Document section
Wednesday, September 24, 2008

Fact checking; Preston Hollow mountains

The Nightly Build...

As If Politics As Usual Wasn't Bad Enough

The Dallas Morning News Trailblazers blog has been posting stories on campaign fact-checking done by independent sites such as FactCheck.org, PolitiFact.com, and news media like CNN. I've noticed that, more often lately, Barack Obama is being called out for stretching the truth. John McCain continues to be a serial offender, but the Obama campaign is now joining him more and more. I've also noticed that readers tend to dismiss campaign lies as just politics as usual, excusable because everybody does it.

It's true that all candidates are selective in their choice of and presentation of the facts. But there's something new this campaign. In the past, when the press catches a candidate stretching the truth, the candidate quits telling the lie or at least shifts the wording so it's technically true again. For example, last spring, Obama said McCain didn't care if the war in Iraq went on for a hundred years. The press pointed out that what McCain actually said was that he didn't care if a peaceful American presence in Iraq lasted a hundred years. Obama changed his stump speech.

That's not happening in the McCain campaign. Sarah Palin, for example, in her first speech after McCain announced her as his running mate, bragged about having said no thanks to the bridge to nowhere. In fact, Palin was a big supporter of the bridge and even after publicity doomed the project, still kept the money. When the press pointed that out, did Palin quit telling the lie? No. She repeated it word for word, incessantly, including in her acceptance speech at the Republican National Convention. It's almost as if McCain and Palin don't care if they are caught telling bald-faced lies. That, in fact, may be exactly the case.

Jonathan Chait of The New Republic says that McCain spokesman Brian Rogers described media fact-checking this way: "We're running a campaign to win. And we're not too concerned about what the media filter tries to say about it." Chait says Republican strategist John Feehery was even more blunt: "The more The New York Times and The Washington Post go after Sarah Palin, the better off she is, because there's a bigger truth out there, and the bigger truths are: She's new, she's popular in Alaska, and she is an insurgent. [...] As long as those are out there, these little facts don't really matter."

Record extracts

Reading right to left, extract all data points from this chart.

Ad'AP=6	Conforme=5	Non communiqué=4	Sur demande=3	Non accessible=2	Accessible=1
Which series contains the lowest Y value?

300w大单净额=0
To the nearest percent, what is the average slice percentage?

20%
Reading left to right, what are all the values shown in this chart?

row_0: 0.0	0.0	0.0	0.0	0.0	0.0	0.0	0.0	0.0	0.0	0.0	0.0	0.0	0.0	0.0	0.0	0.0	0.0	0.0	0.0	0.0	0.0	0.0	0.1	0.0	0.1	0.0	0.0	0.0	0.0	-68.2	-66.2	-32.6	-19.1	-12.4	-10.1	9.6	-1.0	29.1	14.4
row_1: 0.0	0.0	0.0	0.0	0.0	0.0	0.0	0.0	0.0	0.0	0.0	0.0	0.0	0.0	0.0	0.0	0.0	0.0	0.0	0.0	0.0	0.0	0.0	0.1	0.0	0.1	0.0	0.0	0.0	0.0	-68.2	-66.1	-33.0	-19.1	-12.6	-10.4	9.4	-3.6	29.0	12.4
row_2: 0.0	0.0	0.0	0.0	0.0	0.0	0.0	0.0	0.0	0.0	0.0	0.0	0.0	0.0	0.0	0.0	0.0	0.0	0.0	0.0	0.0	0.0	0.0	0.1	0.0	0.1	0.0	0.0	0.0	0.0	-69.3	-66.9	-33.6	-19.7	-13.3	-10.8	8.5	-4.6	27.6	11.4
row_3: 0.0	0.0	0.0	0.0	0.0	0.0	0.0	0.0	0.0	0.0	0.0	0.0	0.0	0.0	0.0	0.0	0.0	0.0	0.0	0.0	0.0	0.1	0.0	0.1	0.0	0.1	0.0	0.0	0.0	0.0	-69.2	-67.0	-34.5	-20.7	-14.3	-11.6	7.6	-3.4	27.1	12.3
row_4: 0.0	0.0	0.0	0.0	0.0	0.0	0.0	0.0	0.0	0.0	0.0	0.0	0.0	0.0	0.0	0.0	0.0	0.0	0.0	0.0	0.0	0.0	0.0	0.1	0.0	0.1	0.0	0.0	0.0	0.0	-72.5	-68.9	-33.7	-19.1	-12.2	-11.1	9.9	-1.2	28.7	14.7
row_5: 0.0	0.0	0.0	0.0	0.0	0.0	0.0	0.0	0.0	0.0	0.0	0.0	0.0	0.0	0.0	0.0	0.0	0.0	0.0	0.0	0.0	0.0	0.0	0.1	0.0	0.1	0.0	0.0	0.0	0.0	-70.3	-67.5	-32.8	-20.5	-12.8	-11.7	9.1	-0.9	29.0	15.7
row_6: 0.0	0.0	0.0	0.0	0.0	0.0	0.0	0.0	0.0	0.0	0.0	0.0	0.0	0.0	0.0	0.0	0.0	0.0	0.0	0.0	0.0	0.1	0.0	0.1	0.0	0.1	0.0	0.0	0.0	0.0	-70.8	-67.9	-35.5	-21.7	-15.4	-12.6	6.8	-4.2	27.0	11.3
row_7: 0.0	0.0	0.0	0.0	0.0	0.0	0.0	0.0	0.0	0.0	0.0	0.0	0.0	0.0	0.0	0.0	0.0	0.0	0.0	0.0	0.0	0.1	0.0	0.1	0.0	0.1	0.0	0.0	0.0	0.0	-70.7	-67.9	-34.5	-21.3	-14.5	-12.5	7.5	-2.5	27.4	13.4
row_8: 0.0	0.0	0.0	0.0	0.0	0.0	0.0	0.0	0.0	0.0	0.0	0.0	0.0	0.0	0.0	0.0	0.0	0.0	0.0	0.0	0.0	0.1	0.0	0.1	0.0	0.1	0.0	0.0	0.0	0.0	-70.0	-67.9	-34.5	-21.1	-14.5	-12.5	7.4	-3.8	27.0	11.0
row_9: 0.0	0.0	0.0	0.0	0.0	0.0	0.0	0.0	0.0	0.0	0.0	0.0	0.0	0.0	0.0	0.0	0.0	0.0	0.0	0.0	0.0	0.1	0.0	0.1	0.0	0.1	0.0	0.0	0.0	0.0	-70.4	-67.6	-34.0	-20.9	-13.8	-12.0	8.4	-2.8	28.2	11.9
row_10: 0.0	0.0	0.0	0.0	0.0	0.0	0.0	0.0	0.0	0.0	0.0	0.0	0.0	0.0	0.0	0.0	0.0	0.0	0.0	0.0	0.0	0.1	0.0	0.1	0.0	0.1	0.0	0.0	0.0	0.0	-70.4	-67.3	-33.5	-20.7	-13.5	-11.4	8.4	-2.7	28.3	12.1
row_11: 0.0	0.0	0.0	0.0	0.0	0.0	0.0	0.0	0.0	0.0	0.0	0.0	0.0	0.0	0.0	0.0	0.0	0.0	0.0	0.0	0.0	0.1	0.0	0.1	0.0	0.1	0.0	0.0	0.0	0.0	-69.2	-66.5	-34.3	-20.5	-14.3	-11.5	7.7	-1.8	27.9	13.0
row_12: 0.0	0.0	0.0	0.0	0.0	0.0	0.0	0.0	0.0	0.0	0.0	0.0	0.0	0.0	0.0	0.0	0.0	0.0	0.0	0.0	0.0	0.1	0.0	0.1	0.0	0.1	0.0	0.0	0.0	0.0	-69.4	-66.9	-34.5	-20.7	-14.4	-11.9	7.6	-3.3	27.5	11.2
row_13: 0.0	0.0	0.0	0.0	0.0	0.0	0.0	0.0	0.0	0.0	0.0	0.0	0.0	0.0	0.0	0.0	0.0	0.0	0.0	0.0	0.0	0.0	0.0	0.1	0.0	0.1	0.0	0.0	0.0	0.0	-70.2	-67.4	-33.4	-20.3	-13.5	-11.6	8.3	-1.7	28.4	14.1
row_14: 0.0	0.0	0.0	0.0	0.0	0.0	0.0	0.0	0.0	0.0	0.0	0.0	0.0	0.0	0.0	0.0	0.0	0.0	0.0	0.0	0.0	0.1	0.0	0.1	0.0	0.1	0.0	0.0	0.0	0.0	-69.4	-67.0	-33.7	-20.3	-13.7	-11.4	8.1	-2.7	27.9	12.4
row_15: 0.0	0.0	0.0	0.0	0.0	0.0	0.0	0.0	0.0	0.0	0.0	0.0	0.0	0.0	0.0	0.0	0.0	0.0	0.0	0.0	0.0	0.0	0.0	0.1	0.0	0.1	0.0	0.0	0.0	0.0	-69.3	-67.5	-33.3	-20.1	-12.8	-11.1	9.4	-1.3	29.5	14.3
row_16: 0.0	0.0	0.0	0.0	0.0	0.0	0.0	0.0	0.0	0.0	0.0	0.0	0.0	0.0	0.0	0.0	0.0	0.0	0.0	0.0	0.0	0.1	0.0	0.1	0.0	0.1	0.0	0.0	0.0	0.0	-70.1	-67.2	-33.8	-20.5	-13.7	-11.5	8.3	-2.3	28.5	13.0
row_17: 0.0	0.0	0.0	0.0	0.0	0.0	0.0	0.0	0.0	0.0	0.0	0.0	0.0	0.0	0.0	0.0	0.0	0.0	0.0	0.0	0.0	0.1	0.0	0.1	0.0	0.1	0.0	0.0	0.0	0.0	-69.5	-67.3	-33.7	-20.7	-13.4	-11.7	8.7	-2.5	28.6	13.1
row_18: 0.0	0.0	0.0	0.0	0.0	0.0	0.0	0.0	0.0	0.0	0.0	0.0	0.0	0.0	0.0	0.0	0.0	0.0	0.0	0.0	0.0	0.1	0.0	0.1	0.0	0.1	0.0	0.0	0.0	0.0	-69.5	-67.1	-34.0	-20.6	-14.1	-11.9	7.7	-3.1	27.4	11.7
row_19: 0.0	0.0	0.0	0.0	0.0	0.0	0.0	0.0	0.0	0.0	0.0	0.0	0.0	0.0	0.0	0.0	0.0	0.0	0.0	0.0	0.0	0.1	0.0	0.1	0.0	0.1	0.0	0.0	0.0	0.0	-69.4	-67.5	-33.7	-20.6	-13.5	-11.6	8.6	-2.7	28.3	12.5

Activity
Render this sentence from the blog post on campaign fact-checking in Spanish: "It's true that all candidates are selective in their choice of and presentation of the facts."

Response box
Es cierto que todos los candidatos son selectivos en su elección y presentación de los hechos.